“The Answer to the Seller’s Question, “Do You Think I Should [ _____ ] . . . ?” is Always “Yes”**
Consider the rather provocative question ” from a homeowner contemplating selling their home in a few years ” posed to The Ethicist, an advice column in The New York Times:
“We live in a large house on a one-acre plot, and one-quarter of that is a wooded ravine, full of wildlife like deer, raccoons, the occasional woodchuck, possum or even fox ” and quite a few copperhead snakes. We have lived here for 45 years. I see one to three snakes a year. They are not aggressive, and you learn to take precautions. Nevertheless, I have been bitten, as have several neighbors.
We will have to sell in a few years. I am very worried about the snake problem.”
—-The Ethicist; The New York Times.
I don’t think there’s a Realtor alive, reading the above, who would say, “Nah, you don’t have to disclose anything about poisonous(!) snakes.”
However, there are better and worse ways to make prospective Buyers aware of the issue.
Dilute the problem ” or even try to put a positive spin on all the nearby wildlife ” using the Seller’s own words:
“Rural retreat! Beautiful home on a bucolic one acre surrounded by wildlife including deer, raccoons, woodchucks, possum, snakes, and foxes.”
Notice that I shuffled the order just a teensy bit.
Seller True Confessions
The above issue raises a broader question for prospective Sellers (and their agents, who ” at least in Minnesota ” have an independent duty to disclose any material facts that they’re aware of).
Namely, what belongs on the Seller Disclosure?

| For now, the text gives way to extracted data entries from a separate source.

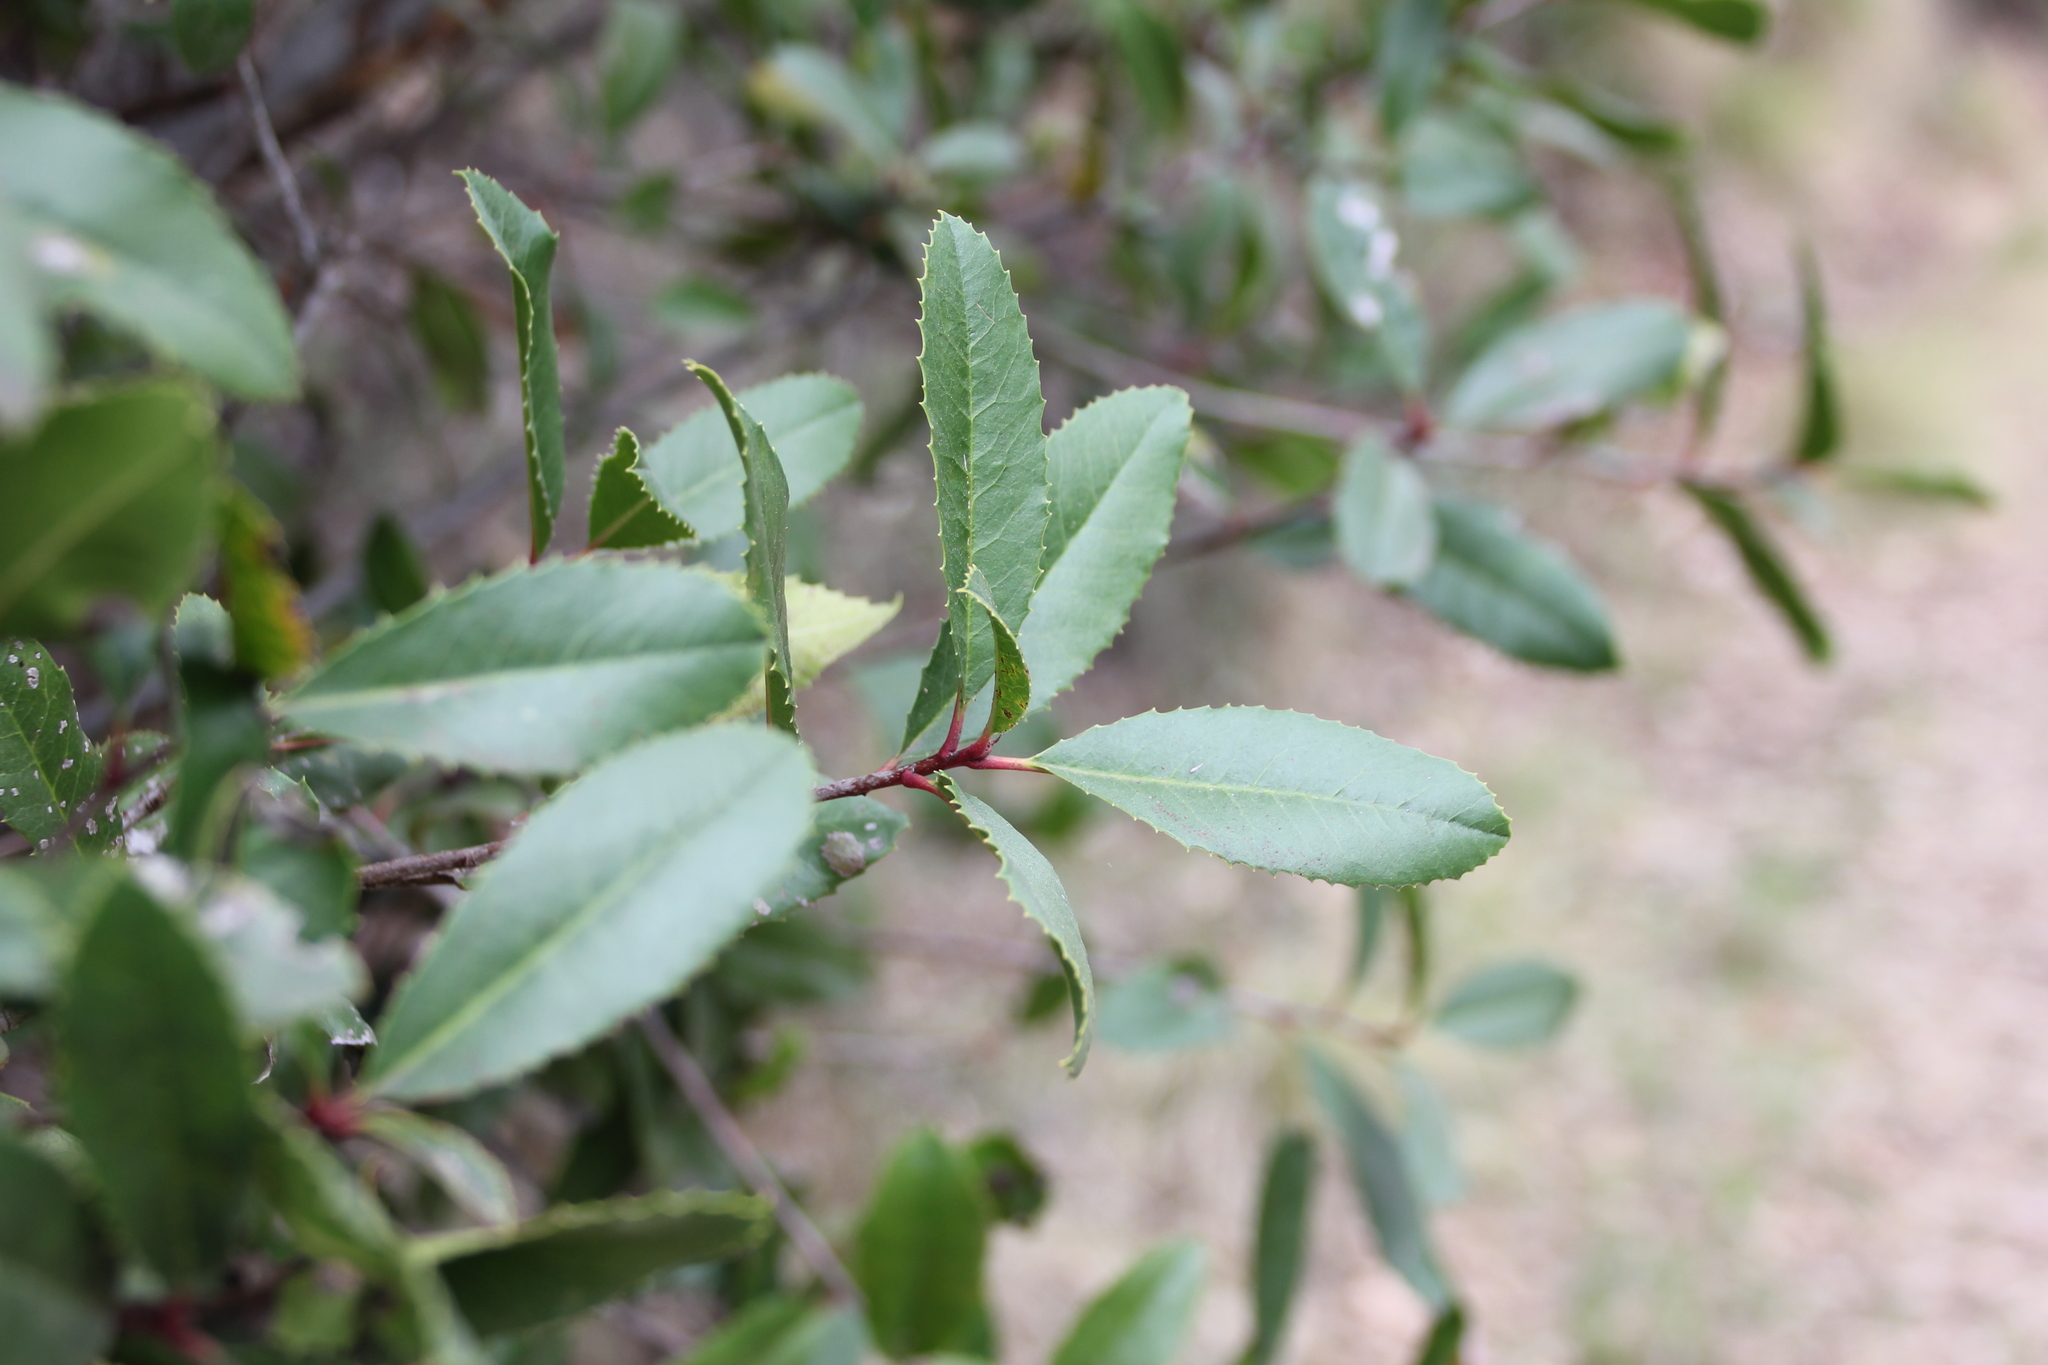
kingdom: Plantae
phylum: Tracheophyta
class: Magnoliopsida
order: Rosales
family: Rosaceae
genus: Heteromeles
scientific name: Heteromeles arbutifolia
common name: California-holly
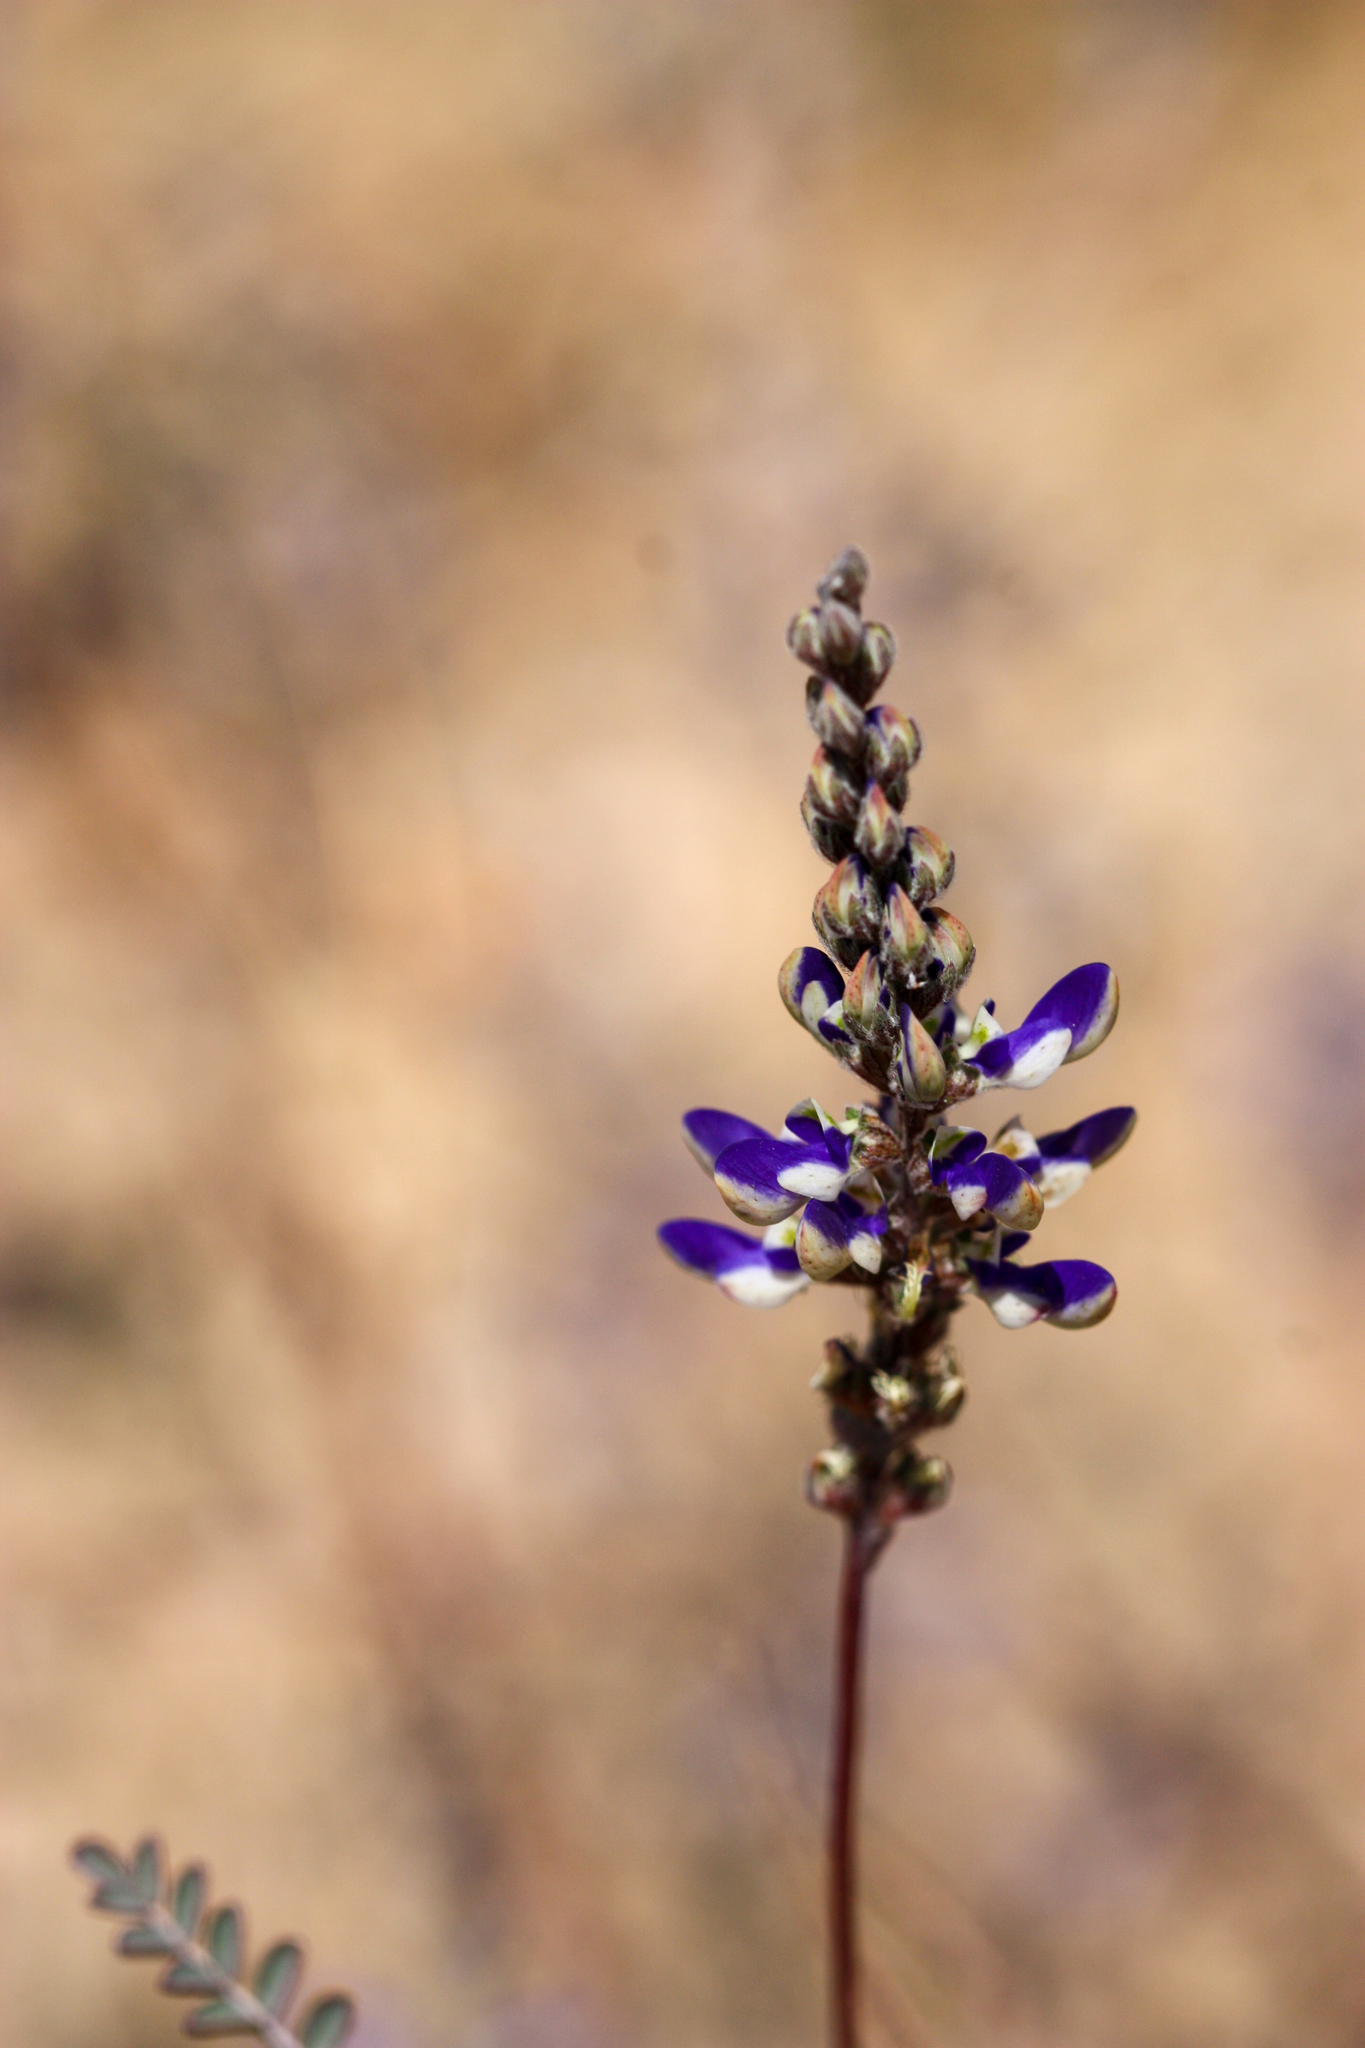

The formal answer: “any fact(s) about the home that would be deemed relevant to a reasonable Buyer” (note: it’s NOT what the Seller thinks is relevant).
Listing Agent: “I Would”
In practice, I’ve found that anything gnawing at the Seller ” like poisonous snakes lurking on the property, however shy ” should be disclosed.
Often times, the issue(s) come to light when the homeowner confesses a concern, then asks their agent (or The Ethicist 🙂 ) if they should correct and/or disclose it.
Here are some (other) illustrations of the principle:
Seller: “Do you think I should replace the rusty, leaking 35-year old water heater before I put my home on the market?
Listing Agent: “I would.”
Seller: “Do you think I should take down the peeling, polka dot wallpaper in the Family Room before I sell?
Listing Agent: “I would.”
Seller: “Do you think I should tell Buyers about the dead bodies in the basement?”
Listing Agent: “I would. Wait a second! . . . there’s WHAT in the basement?!?!”
I think you get the idea . . .
**The one exception: the extremely, shall we say . . . fastidious Seller whose standards are so high that no Buyer would ever notice the difference.